No word from Dar yet on how my little friend is doing with her leukemia treatments. Out of respect for her family's privacy, I wasn't using her name, but Dar just posted it, so if you'd like to focus your caring, attention, and prayers, her name is Morgan, and her web site can be found here. In my ongoing efforts to "keep things in perspective," I'll try to keep the snark to a minimum this evening.
New from Hu:
- One of my previous customers over at Marshall, Dan Dumbacher, is heading to Washington to be NASA Associate Administrator. Dan has been the manager (director?) of the Engineering Directorate at the center. Smart guy, and a great advocate for space.
- NBC News is reporting that Marine Corps General (Ret.) and astronaut Charles Bolden is going to be meeting with President Obama tomorrow in a prelude to being selected as Obama's choice as the next NASA Administrator.
A link from Scott: Oprah says "It's great to have a private jet." Great. Does that mean it's socially acceptable for CEOs and companies to use them again?
From the Office of Strategic Analysis and Communication's "Communicators' Corner," a link to an article on why marketing strategies fail.

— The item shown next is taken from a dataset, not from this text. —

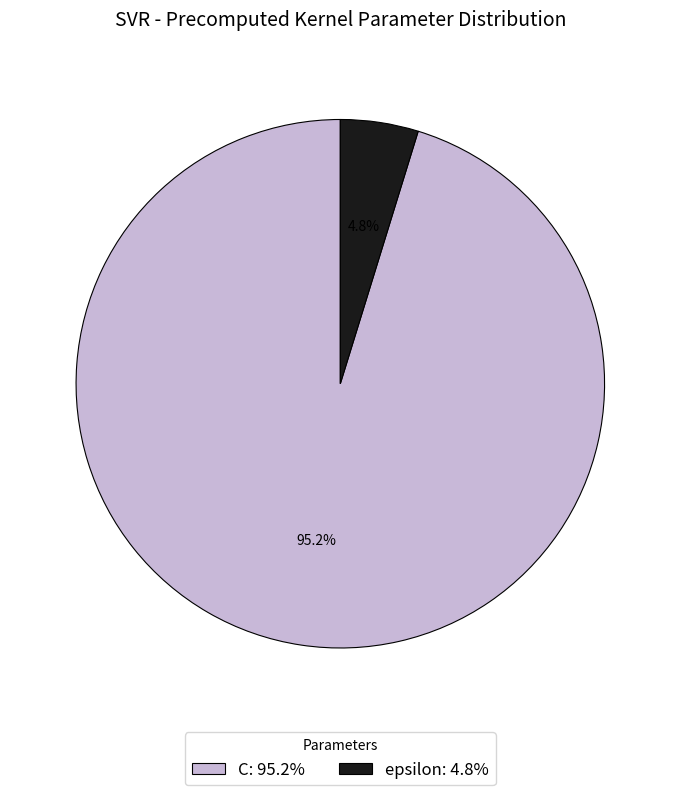

What is the largest slice in the pie chart?

C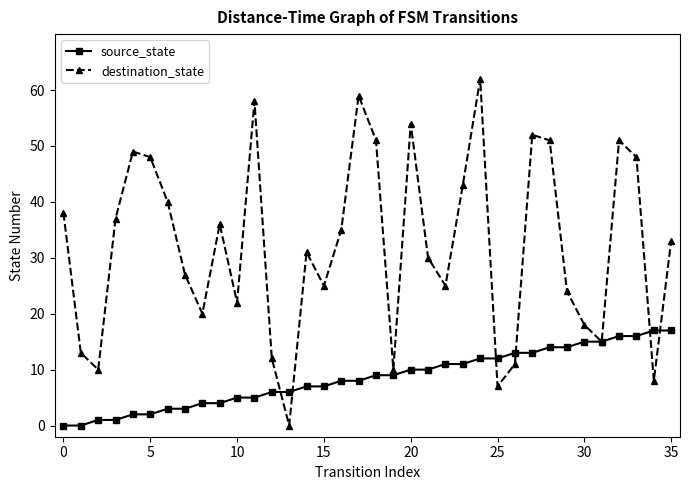

True or false: destination_state and source_state intersect in this chart.

True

The Futures Channel has a new movie posted on the Ares Projects, based here at Marshall.
Mary Lynn Dittmar is reporting on how Web 2.0 is opening up public dialogues within NASA.

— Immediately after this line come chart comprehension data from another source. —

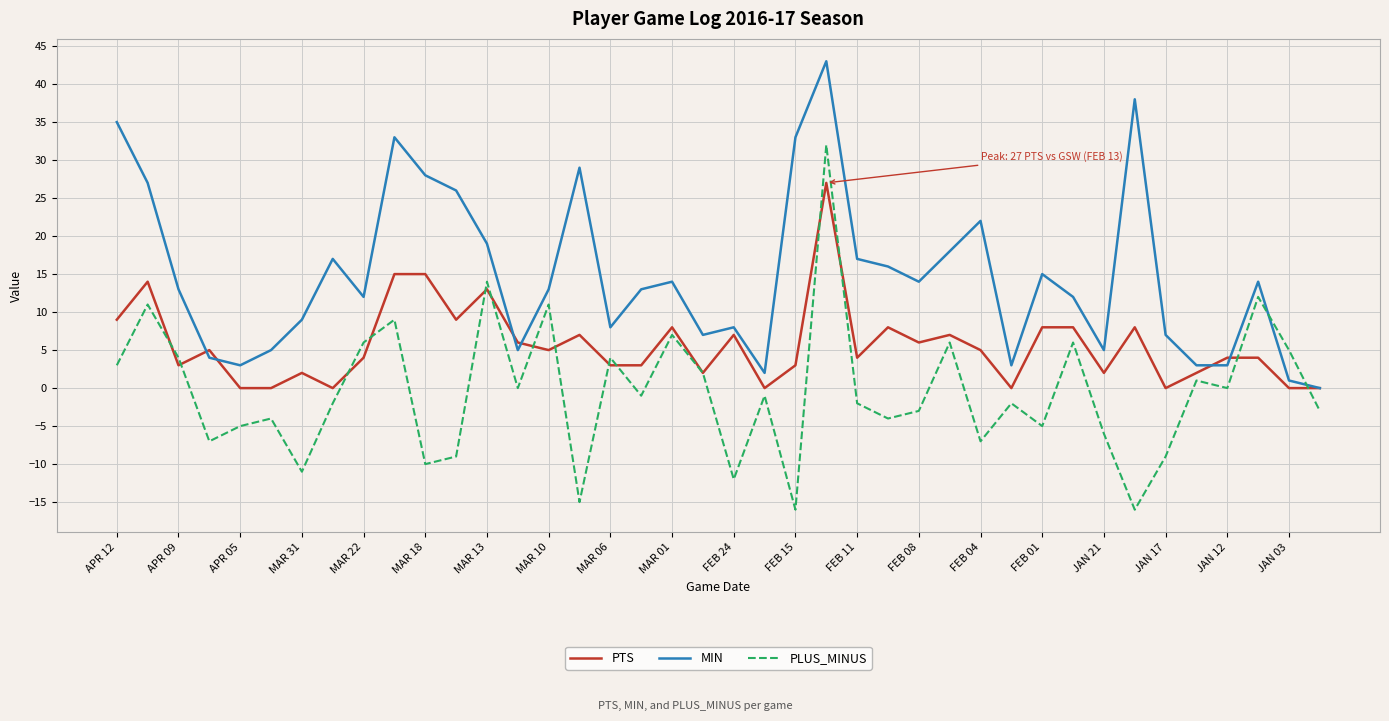

What is the minimum value shown in the chart?

-16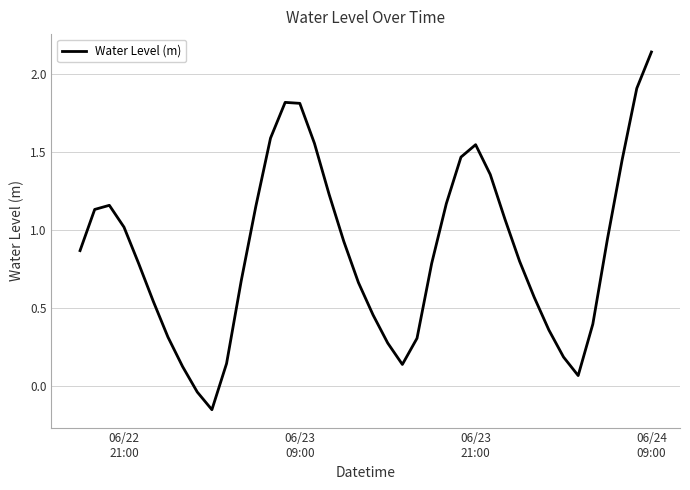

What is the difference between the maximum and minimum values?

2.3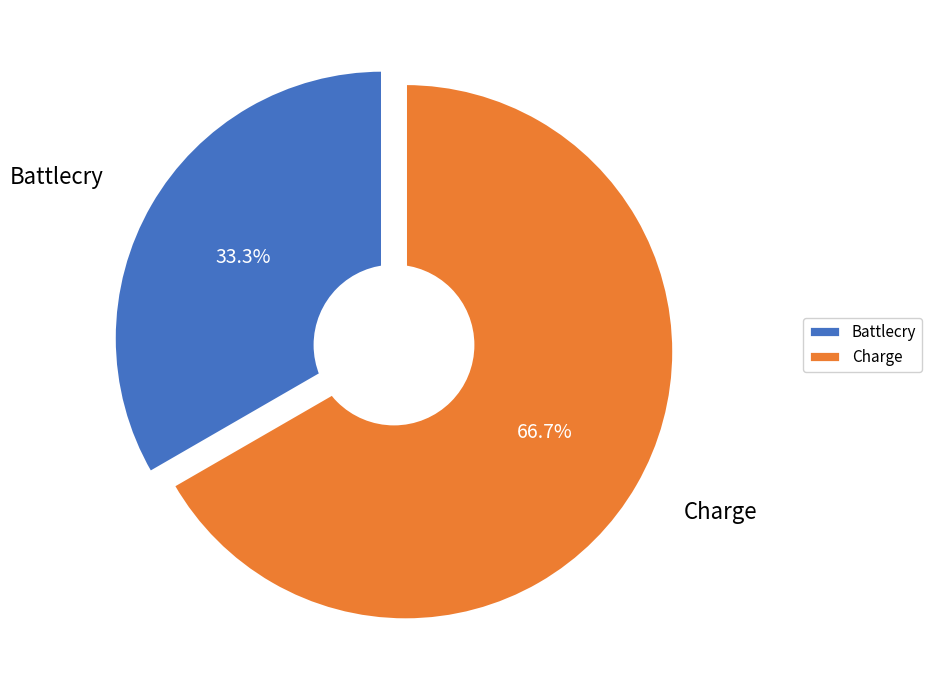

To the nearest percent, what is the difference between the largest and smallest slice percentages?

33%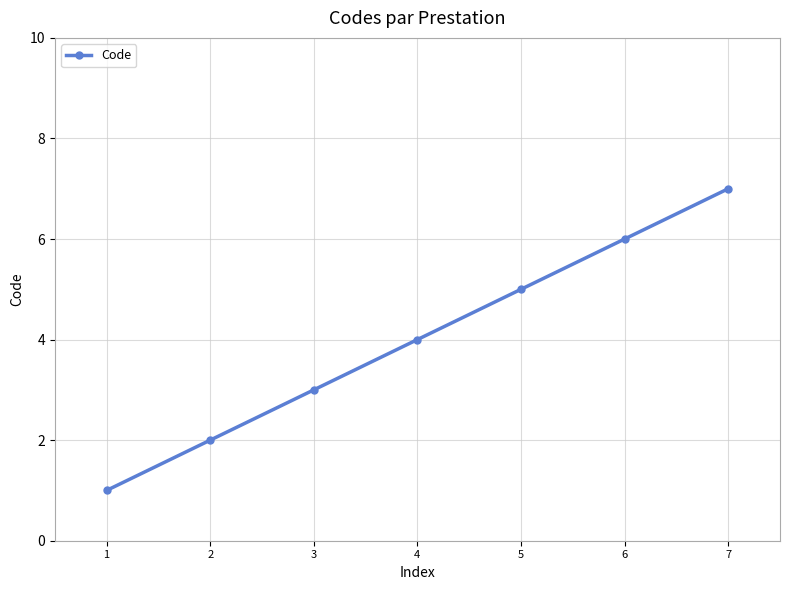

Rank the categories by value from lowest to highest.

1, 2, 3, 4, 5, 6, 7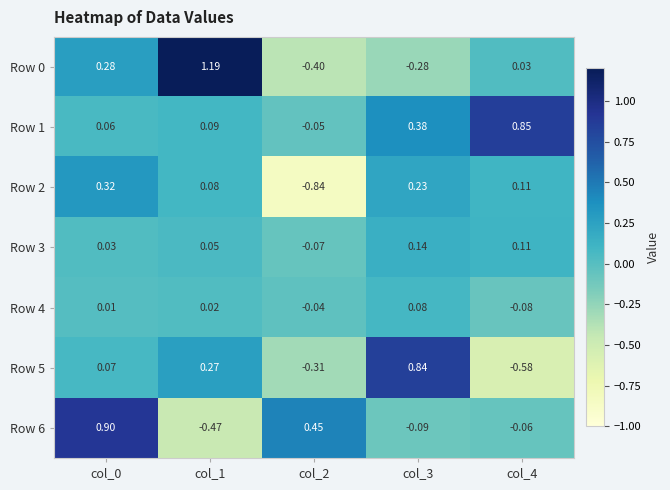

Is the value of Row 5 at col_3 greater than the value of Row 3 at col_0?

Yes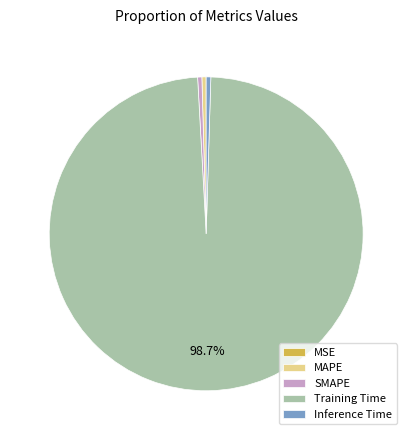

Combined, do Inference Time and SMAPE account for over 50%?

No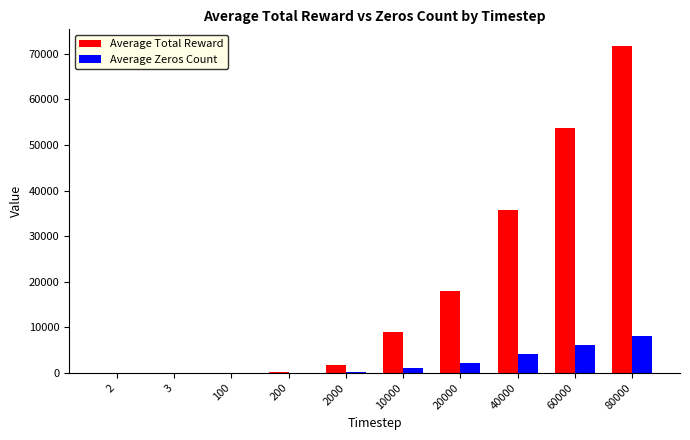

What is the total value across all series at 40000?

40000.0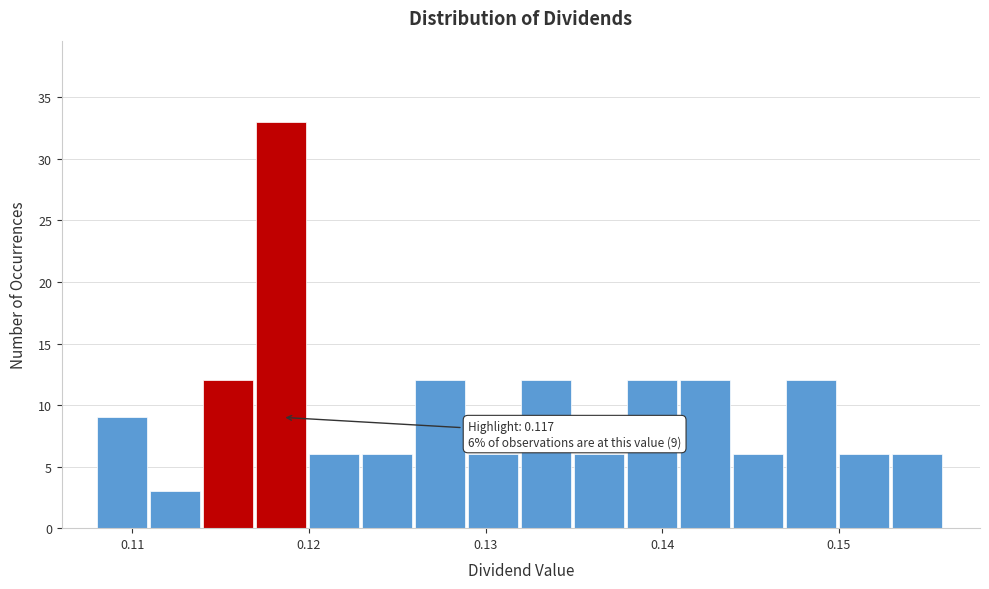

Read against the x-axis, roughly where is the centre of the tallest bar?

0.118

Tim Bailey, one of my fellow space advocates (though a bit younger) posted this link in Facebook about how law firm partners don't understand what motivates or how to motivate Generation Y. Basically, the up-and-coming generation expects concessions to "balance" in their personal lives and that they aren't as interested in base concerns like money or regular business hours. Well, good luck, if they manage it. I belong to, and was raised by parents who went to, the School of Hard Knocks. This is this school that believes in putting in long hours, occasionally missing your kids, but doing whatever it took to get the job done right and well. That was just the expectation, for the Silent Generation, the Greatest Generation, and I'm willing to bet a lot of American generations before that. It's only with the Baby Boomers and their offspring that ideas like personal fulfillment became vogue in the workplace. This is of a piece with that quarter-life crisis thing I was ranting about the other day. If you expect to do it all and have it all (great career, great personal life, loving family, etc.), you'll either lose focus or get burned out trying to fulfill unrealistic expectations). As it happens, I'm a workaholic, but I also have passions in life--space advocacy, science and technical writing, blogging, helping friends with their resumes and career plans--that fill a great deal of my time, and quite happily so. I also manage to stay in touch with my out-of-state family and my church. Something had to give, so I'm not married. So what? Anyhow, if Gen Y wants to go easier on their work lives to spend more time at home, that's great. I'll be in my office when they get back...the boss's office, that is.
The Hubble repair mission is proceeding nicely. Good!
And just on a personal note, I got some nice comments about the proposal I wrote (with help from my HAL5 partners in crime) to bid on the 2011 ISDC. The reward for work is more hard work. Now I get to give a formal presentation at the 2009 ISDC in Orlando in two weeks. No sweat. Need one dog, one pony, and a couple of Vannas.